Yulianah dan produk UMKM lilin hias Jakarta Candle Foto: Fitraya Ramadhanny/detikcom |
"Keunggulannya adalah mereka dibina sejak kecil, dari belum punya apa-apa usahanya. Kemudian dikembangkan oleh BRI secara bertahap sampai jadi berhasil," kata Ivam.
Terkait Jakarta Candle, Ivam menjelaskan mereka awalnya sendirian membuat lilin. Mereka dimodali BRI untuk beli bahan baku dan perlu tambahan tenaga kerja. Produknya bagus dan usaha berkembang, lalu perlu tambahan modal lagi dan tambahan tenaga kerja lagi
"Akhirnya sekampung bisa ikut kerja kan. Nah itulah kenapa dijadikan unggulan," kata Ivam.
Membina UMKM sampai naik kelas sudah menjadi strategi BRI secara nasional. Hal itu disampaikan Direktur Utama BRI Sunarso dalam keterangan resmi yang diterima detikFinance.
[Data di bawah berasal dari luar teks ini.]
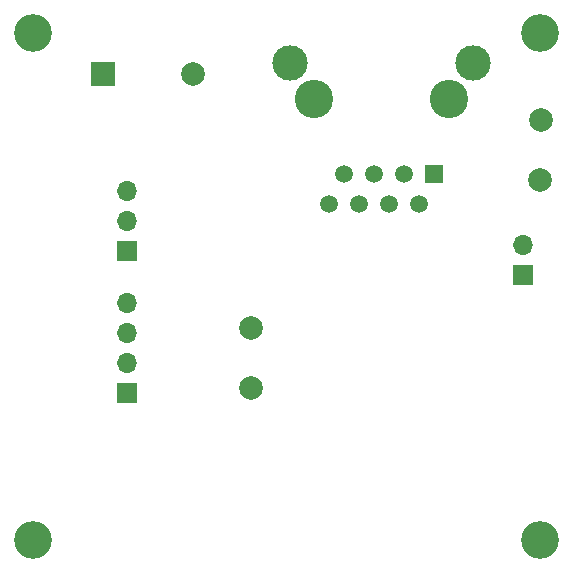
<source format=gbs>
%TF.GenerationSoftware,KiCad,Pcbnew,5.1.9*%
%TF.CreationDate,2021-05-01T23:47:16+02:00*%
%TF.ProjectId,nfc_reader,6e66635f-7265-4616-9465-722e6b696361,rev?*%
%TF.SameCoordinates,Original*%
%TF.FileFunction,Soldermask,Bot*%
%TF.FilePolarity,Negative*%
%FSLAX46Y46*%
G04 Gerber Fmt 4.6, Leading zero omitted, Abs format (unit mm)*
G04 Created by KiCad (PCBNEW 5.1.9) date 2021-05-01 23:47:16*
%MOMM*%
%LPD*%
G01*
G04 APERTURE LIST*
%ADD10O,1.700000X1.700000*%
%ADD11R,1.700000X1.700000*%
%ADD12C,1.500000*%
%ADD13C,3.000000*%
%ADD14R,1.500000X1.500000*%
%ADD15C,3.250000*%
%ADD16C,3.200000*%
%ADD17C,2.000000*%
%ADD18R,2.000000X2.000000*%
G04 APERTURE END LIST*
D10*
%TO.C,J3*%
X147000000Y-113460000D03*
D11*
X147000000Y-116000000D03*
%TD*%
D10*
%TO.C,D1*%
X113500000Y-108920000D03*
X113500000Y-111460000D03*
D11*
X113500000Y-114000000D03*
%TD*%
D10*
%TO.C,J2*%
X113500000Y-118380000D03*
X113500000Y-120920000D03*
X113500000Y-123460000D03*
D11*
X113500000Y-126000000D03*
%TD*%
D12*
%TO.C,J1*%
X133150000Y-110040000D03*
X130610000Y-110040000D03*
D13*
X142825000Y-98100000D03*
D12*
X138230000Y-110040000D03*
D14*
X139500000Y-107500000D03*
D12*
X131880000Y-107500000D03*
X135690000Y-110040000D03*
X134420000Y-107500000D03*
X136960000Y-107500000D03*
D15*
X140770000Y-101150000D03*
D13*
X127285000Y-98100000D03*
D15*
X129340000Y-101150000D03*
%TD*%
D16*
%TO.C,H4*%
X148500000Y-138500000D03*
%TD*%
%TO.C,H3*%
X105500000Y-138500000D03*
%TD*%
%TO.C,H2*%
X148500000Y-95500000D03*
%TD*%
%TO.C,H1*%
X105500000Y-95500000D03*
%TD*%
D17*
%TO.C,F2*%
X123990000Y-125580000D03*
X124000000Y-120500000D03*
%TD*%
%TO.C,F1*%
X148510000Y-102920000D03*
X148500000Y-108000000D03*
%TD*%
%TO.C,BZ1*%
X119100000Y-99000000D03*
D18*
X111500000Y-99000000D03*
%TD*%
M02*

</source>
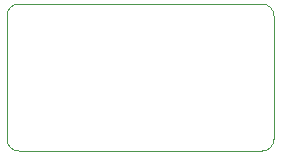
<source format=gbr>
%TF.GenerationSoftware,KiCad,Pcbnew,9.0.5*%
%TF.CreationDate,2025-11-16T03:13:01+01:00*%
%TF.ProjectId,LINBoard,4c494e42-6f61-4726-942e-6b696361645f,v1.0*%
%TF.SameCoordinates,Original*%
%TF.FileFunction,Profile,NP*%
%FSLAX46Y46*%
G04 Gerber Fmt 4.6, Leading zero omitted, Abs format (unit mm)*
G04 Created by KiCad (PCBNEW 9.0.5) date 2025-11-16 03:13:01*
%MOMM*%
%LPD*%
G01*
G04 APERTURE LIST*
%TA.AperFunction,Profile*%
%ADD10C,0.050000*%
%TD*%
G04 APERTURE END LIST*
D10*
X76962000Y-62500000D02*
X76962000Y-52054000D01*
X76962000Y-52054000D02*
G75*
G02*
X77962000Y-51054000I1000000J0D01*
G01*
X98568000Y-63500000D02*
X77962000Y-63500000D01*
X99568000Y-62500000D02*
G75*
G02*
X98568000Y-63500000I-1000000J0D01*
G01*
X77962000Y-51054000D02*
X98568000Y-51054000D01*
X98568000Y-51054000D02*
G75*
G02*
X99568000Y-52054000I0J-1000000D01*
G01*
X77962000Y-63500000D02*
G75*
G02*
X76962000Y-62500000I0J1000000D01*
G01*
X99568000Y-52054000D02*
X99568000Y-62500000D01*
M02*

</source>
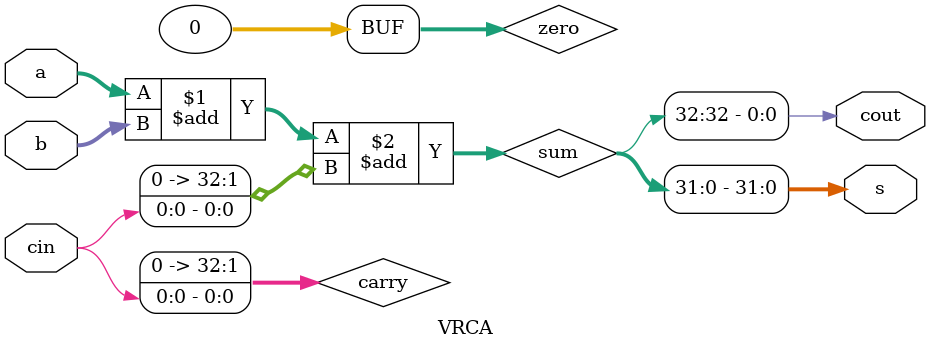
<source format=v>
module VRCA 
    #(
        parameter width = 32
    ) (
        input  [width-1:0] a,
        input  [width-1:0] b,
        input              cin,
        output [width-1:0] s,
        output             cout
    );

    wire [width-1:0] zero;
    wire [width  :0] carry;
    wire [width  :0] sum;

    assign zero  = 0;
    assign carry = {zero, cin};
    assign sum   = a + b + carry;

    assign s    = sum[width-1:0];
    assign cout = sum[width];
endmodule

</source>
Komitmen BRI untuk meningkatkan kapabilitas pelaku UMKM tercermin dalam berbagai program pemberdayaan, seperti Rumah BUMN, BRIncubator, Growpreneur by BRI, Pengusaha Muda Brilian sampai BRI UMKM EXPO(RT) 2025.
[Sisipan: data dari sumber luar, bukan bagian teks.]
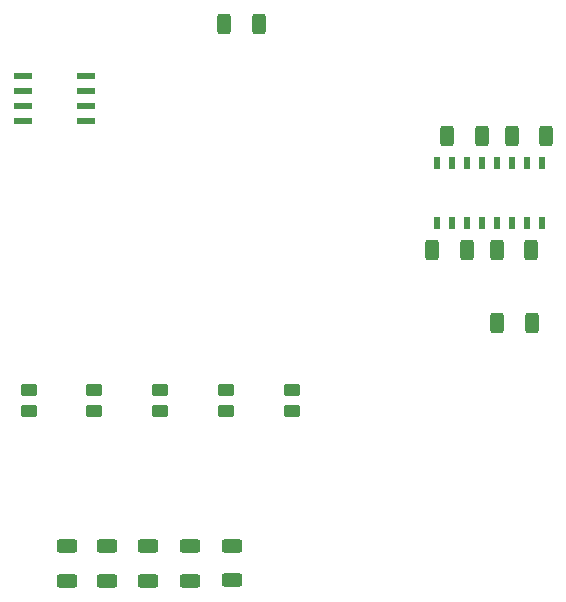
<source format=gtp>
G04 #@! TF.GenerationSoftware,KiCad,Pcbnew,8.0.0*
G04 #@! TF.CreationDate,2024-10-15T09:50:15-05:00*
G04 #@! TF.ProjectId,Rain and Switches Control Board,5261696e-2061-46e6-9420-537769746368,rev?*
G04 #@! TF.SameCoordinates,Original*
G04 #@! TF.FileFunction,Paste,Top*
G04 #@! TF.FilePolarity,Positive*
%FSLAX46Y46*%
G04 Gerber Fmt 4.6, Leading zero omitted, Abs format (unit mm)*
G04 Created by KiCad (PCBNEW 8.0.0) date 2024-10-15 09:50:15*
%MOMM*%
%LPD*%
G01*
G04 APERTURE LIST*
G04 Aperture macros list*
%AMRoundRect*
0 Rectangle with rounded corners*
0 $1 Rounding radius*
0 $2 $3 $4 $5 $6 $7 $8 $9 X,Y pos of 4 corners*
0 Add a 4 corners polygon primitive as box body*
4,1,4,$2,$3,$4,$5,$6,$7,$8,$9,$2,$3,0*
0 Add four circle primitives for the rounded corners*
1,1,$1+$1,$2,$3*
1,1,$1+$1,$4,$5*
1,1,$1+$1,$6,$7*
1,1,$1+$1,$8,$9*
0 Add four rect primitives between the rounded corners*
20,1,$1+$1,$2,$3,$4,$5,0*
20,1,$1+$1,$4,$5,$6,$7,0*
20,1,$1+$1,$6,$7,$8,$9,0*
20,1,$1+$1,$8,$9,$2,$3,0*%
G04 Aperture macros list end*
%ADD10RoundRect,0.250000X0.450000X-0.262500X0.450000X0.262500X-0.450000X0.262500X-0.450000X-0.262500X0*%
%ADD11R,1.549400X0.609600*%
%ADD12RoundRect,0.250000X0.625000X-0.312500X0.625000X0.312500X-0.625000X0.312500X-0.625000X-0.312500X0*%
%ADD13RoundRect,0.250000X0.312500X0.625000X-0.312500X0.625000X-0.312500X-0.625000X0.312500X-0.625000X0*%
%ADD14RoundRect,0.250000X-0.312500X-0.625000X0.312500X-0.625000X0.312500X0.625000X-0.312500X0.625000X0*%
%ADD15R,0.508000X1.104900*%
G04 APERTURE END LIST*
D10*
X116582400Y-78243400D03*
X116582400Y-80068400D03*
X122119600Y-78243400D03*
X122119600Y-80068400D03*
X127707600Y-78243400D03*
X127707600Y-80068400D03*
X133295600Y-80068400D03*
X133295600Y-78243400D03*
X138883600Y-80068400D03*
X138883600Y-78243400D03*
D11*
X121459200Y-51671200D03*
X121459200Y-52941200D03*
X121459200Y-54211200D03*
X121459200Y-55481200D03*
X116059200Y-55481200D03*
X116059200Y-54211200D03*
X116059200Y-52941200D03*
X116059200Y-51671200D03*
D12*
X119782800Y-94440400D03*
X119782800Y-91515400D03*
X123237200Y-94440400D03*
X123237200Y-91515400D03*
X126691600Y-94440400D03*
X126691600Y-91515400D03*
X130196800Y-91515400D03*
X130196800Y-94440400D03*
X133752800Y-91464600D03*
X133752800Y-94389600D03*
D13*
X153651000Y-66403200D03*
X150726000Y-66403200D03*
D14*
X133113800Y-47302400D03*
X136038800Y-47302400D03*
D13*
X160386000Y-56802000D03*
X157461000Y-56802000D03*
X159116000Y-66403200D03*
X156191000Y-66403200D03*
X154921000Y-56802000D03*
X151996000Y-56802000D03*
D15*
X151126400Y-59037200D03*
X152396400Y-59037200D03*
X153666400Y-59037200D03*
X154936400Y-59037200D03*
X156206400Y-59037200D03*
X157476400Y-59037200D03*
X158746400Y-59037200D03*
X160016400Y-59037200D03*
X160016400Y-64117200D03*
X158746400Y-64117200D03*
X157476400Y-64117200D03*
X156206400Y-64117200D03*
X154936400Y-64117200D03*
X153666400Y-64117200D03*
X152396400Y-64117200D03*
X151126400Y-64117200D03*
D14*
X159171000Y-72578800D03*
X156246000Y-72578800D03*
M02*

</source>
Sunarso menyatakan bahwa UMKM memegang peranan penting sebagai tulang punggung perekonomian nasional. "Kami percaya, dengan memperluas akses pasar global bagi UMKM, kita akan menciptakan surplus neraca jam kerja yang memberikan kesejahteraan bagi rakyat Indonesia," ujarnya.
Kembali kepada kisah Jakarta Candle, dari 14 tahun berjualan lilin hias, Yulianah dan Dhanu bisa membeli mobil dan rumah. Namun, mereka masih menyimpan banyak mimpi dan ikhtiar untuk memperbaiki diri dan kualitas produk Jakarta Candle.
Yulianah mengatakan Jakarta Candle masih punya kelemahan untuk branding. Karena, konsumen masih bisa memesan lilin polos tanpa merk atau white label. Sehingga, produk Jakarta Candle bisa bertebaran kemana-mana tanpa end user menyadari kalau lilin itu buatan Jakarta Candle.
"(Pelatihan branding) itu ya yang saya ingin dapatkan dari pelatihan-pelatihan. Saya ingin mendapatkan paten kalau Jakarta Candle itu kami," kata dia.
Tidak lupa, Yulianah dan suaminya pun masih ada cita-cita untuk umrah dan haji. "Pengen umroh, pengen haji. Belum tercapai," pungkasnya.